WHAT IS BEING ASKED:
Using the records below, write out again exactly the lines that begin at the line containing "immunohistochemistry micrograph of" and end at the line containing "cell carcinoma was", and no other lines.
* * * * * * * * *
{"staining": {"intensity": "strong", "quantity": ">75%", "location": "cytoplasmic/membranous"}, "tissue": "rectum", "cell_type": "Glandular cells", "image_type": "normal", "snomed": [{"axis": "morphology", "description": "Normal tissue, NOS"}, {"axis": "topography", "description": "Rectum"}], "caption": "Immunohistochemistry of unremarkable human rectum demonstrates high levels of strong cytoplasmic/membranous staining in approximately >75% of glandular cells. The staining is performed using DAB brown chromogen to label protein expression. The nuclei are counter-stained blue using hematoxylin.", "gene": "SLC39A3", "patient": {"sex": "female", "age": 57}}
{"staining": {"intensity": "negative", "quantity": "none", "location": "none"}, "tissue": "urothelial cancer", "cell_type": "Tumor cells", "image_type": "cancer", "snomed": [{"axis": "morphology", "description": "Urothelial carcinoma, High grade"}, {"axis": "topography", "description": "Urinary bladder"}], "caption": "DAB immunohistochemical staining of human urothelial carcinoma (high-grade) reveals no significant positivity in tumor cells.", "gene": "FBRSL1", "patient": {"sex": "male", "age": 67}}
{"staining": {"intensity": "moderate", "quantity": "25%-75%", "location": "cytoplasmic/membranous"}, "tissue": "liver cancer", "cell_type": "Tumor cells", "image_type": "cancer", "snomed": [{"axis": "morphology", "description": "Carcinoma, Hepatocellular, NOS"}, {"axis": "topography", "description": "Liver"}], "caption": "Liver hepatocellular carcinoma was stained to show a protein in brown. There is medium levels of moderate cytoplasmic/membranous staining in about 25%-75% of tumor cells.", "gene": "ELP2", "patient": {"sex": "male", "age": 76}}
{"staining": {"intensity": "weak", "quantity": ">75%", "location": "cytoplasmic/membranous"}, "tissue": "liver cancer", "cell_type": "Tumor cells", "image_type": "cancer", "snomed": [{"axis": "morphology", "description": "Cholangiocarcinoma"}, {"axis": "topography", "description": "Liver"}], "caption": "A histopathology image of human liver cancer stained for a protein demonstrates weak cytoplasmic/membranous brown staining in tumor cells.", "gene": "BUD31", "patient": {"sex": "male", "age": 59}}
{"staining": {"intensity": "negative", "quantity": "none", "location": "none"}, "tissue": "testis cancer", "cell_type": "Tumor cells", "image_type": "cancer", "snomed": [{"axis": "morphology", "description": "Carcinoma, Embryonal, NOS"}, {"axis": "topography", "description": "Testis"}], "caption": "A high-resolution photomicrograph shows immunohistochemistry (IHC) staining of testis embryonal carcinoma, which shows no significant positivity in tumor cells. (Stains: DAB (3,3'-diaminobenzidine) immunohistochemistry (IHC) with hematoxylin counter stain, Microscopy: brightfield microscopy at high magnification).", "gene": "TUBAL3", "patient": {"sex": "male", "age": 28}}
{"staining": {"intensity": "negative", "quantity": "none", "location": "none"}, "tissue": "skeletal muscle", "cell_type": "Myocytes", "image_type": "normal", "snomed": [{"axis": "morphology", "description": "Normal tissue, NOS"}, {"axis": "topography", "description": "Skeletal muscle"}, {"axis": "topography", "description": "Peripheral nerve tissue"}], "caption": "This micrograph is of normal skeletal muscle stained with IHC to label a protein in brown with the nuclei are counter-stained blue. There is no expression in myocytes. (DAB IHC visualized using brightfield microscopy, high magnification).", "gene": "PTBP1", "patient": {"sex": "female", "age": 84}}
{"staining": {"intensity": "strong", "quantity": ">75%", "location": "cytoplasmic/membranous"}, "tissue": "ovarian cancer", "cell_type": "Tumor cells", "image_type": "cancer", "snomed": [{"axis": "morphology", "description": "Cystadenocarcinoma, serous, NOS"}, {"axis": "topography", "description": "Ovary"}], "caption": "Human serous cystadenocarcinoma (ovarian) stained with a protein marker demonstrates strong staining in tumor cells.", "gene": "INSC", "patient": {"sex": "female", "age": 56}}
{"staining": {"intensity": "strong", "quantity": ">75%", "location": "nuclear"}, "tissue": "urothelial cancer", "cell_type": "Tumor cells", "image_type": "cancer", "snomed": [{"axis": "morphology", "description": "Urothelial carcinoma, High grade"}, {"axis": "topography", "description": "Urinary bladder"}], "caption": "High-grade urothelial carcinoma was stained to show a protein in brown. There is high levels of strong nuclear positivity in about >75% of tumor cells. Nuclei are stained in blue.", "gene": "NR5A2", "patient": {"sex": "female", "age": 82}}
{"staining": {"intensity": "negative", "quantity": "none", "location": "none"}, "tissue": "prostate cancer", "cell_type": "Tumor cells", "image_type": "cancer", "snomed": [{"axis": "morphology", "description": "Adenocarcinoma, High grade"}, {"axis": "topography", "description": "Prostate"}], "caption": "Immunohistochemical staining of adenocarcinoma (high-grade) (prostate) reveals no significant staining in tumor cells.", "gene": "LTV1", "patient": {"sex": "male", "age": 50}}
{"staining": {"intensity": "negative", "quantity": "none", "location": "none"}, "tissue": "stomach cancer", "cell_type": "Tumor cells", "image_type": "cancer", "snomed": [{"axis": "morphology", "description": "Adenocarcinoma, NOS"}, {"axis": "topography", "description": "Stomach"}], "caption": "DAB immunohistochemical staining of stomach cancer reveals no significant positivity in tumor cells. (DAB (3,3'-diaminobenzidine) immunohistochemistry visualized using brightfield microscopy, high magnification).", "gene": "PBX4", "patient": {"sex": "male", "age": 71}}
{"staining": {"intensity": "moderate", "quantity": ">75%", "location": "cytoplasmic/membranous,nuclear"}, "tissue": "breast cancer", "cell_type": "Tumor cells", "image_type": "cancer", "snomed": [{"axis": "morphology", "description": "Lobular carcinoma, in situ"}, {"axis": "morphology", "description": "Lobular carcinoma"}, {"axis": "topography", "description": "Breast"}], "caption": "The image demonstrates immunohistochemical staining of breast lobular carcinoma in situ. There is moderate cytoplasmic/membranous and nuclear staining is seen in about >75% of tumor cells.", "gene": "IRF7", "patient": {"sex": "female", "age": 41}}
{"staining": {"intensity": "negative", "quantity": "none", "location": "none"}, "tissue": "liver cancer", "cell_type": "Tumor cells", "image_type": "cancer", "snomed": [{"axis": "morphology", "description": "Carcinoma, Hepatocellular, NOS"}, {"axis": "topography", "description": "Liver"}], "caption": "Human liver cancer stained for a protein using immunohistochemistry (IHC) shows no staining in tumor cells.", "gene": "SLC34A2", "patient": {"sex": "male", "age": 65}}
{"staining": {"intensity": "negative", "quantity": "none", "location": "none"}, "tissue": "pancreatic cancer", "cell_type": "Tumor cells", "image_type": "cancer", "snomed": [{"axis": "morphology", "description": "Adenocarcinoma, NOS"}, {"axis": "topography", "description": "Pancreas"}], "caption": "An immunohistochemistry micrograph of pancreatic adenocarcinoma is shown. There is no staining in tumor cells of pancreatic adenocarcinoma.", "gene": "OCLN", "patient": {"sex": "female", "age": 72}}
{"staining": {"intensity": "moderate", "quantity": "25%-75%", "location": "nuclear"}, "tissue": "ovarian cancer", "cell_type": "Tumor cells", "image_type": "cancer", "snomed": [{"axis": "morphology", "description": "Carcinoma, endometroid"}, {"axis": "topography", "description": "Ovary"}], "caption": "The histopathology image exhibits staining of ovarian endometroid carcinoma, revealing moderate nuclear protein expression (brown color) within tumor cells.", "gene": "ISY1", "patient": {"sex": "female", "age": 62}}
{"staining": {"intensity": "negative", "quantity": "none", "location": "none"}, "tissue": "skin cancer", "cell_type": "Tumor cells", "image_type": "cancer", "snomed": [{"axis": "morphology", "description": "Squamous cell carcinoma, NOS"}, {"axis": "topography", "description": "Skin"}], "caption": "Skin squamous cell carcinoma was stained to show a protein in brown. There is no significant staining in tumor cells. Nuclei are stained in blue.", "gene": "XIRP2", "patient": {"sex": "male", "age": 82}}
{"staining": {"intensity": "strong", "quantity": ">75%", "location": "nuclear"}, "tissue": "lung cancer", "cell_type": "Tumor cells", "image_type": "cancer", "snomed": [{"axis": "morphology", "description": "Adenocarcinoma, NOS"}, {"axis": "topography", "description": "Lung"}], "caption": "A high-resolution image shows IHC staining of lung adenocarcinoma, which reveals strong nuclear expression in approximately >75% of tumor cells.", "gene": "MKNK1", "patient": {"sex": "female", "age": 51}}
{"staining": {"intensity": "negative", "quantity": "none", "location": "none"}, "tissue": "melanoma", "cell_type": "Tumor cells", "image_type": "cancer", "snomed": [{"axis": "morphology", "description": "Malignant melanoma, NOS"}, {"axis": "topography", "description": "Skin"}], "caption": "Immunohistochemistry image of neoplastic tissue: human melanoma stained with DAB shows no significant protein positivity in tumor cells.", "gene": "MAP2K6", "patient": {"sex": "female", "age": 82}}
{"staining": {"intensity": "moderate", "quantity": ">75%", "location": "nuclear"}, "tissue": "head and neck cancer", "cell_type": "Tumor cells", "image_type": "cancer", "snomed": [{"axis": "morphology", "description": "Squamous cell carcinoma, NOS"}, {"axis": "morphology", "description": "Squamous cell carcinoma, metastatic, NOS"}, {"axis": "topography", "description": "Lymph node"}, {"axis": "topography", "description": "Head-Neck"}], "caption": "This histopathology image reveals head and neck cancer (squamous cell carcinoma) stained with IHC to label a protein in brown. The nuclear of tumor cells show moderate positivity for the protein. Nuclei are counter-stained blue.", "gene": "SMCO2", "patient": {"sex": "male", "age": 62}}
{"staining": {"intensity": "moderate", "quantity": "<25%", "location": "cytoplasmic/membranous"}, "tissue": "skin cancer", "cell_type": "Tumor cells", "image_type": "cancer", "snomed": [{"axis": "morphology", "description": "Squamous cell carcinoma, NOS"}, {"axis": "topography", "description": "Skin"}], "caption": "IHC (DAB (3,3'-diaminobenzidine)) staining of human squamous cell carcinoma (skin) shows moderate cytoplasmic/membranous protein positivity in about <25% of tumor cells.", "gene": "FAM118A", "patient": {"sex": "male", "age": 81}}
* * * * * * * * *
RESPONSE FOR THIS EXERCISE:
{"staining": {"intensity": "negative", "quantity": "none", "location": "none"}, "tissue": "pancreatic cancer", "cell_type": "Tumor cells", "image_type": "cancer", "snomed": [{"axis": "morphology", "description": "Adenocarcinoma, NOS"}, {"axis": "topography", "description": "Pancreas"}], "caption": "An immunohistochemistry micrograph of pancreatic adenocarcinoma is shown. There is no staining in tumor cells of pancreatic adenocarcinoma.", "gene": "OCLN", "patient": {"sex": "female", "age": 72}}
{"staining": {"intensity": "moderate", "quantity": "25%-75%", "location": "nuclear"}, "tissue": "ovarian cancer", "cell_type": "Tumor cells", "image_type": "cancer", "snomed": [{"axis": "morphology", "description": "Carcinoma, endometroid"}, {"axis": "topography", "description": "Ovary"}], "caption": "The histopathology image exhibits staining of ovarian endometroid carcinoma, revealing moderate nuclear protein expression (brown color) within tumor cells.", "gene": "ISY1", "patient": {"sex": "female", "age": 62}}
{"staining": {"intensity": "negative", "quantity": "none", "location": "none"}, "tissue": "skin cancer", "cell_type": "Tumor cells", "image_type": "cancer", "snomed": [{"axis": "morphology", "description": "Squamous cell carcinoma, NOS"}, {"axis": "topography", "description": "Skin"}], "caption": "Skin squamous cell carcinoma was stained to show a protein in brown. There is no significant staining in tumor cells. Nuclei are stained in blue.", "gene": "XIRP2", "patient": {"sex": "male", "age": 82}}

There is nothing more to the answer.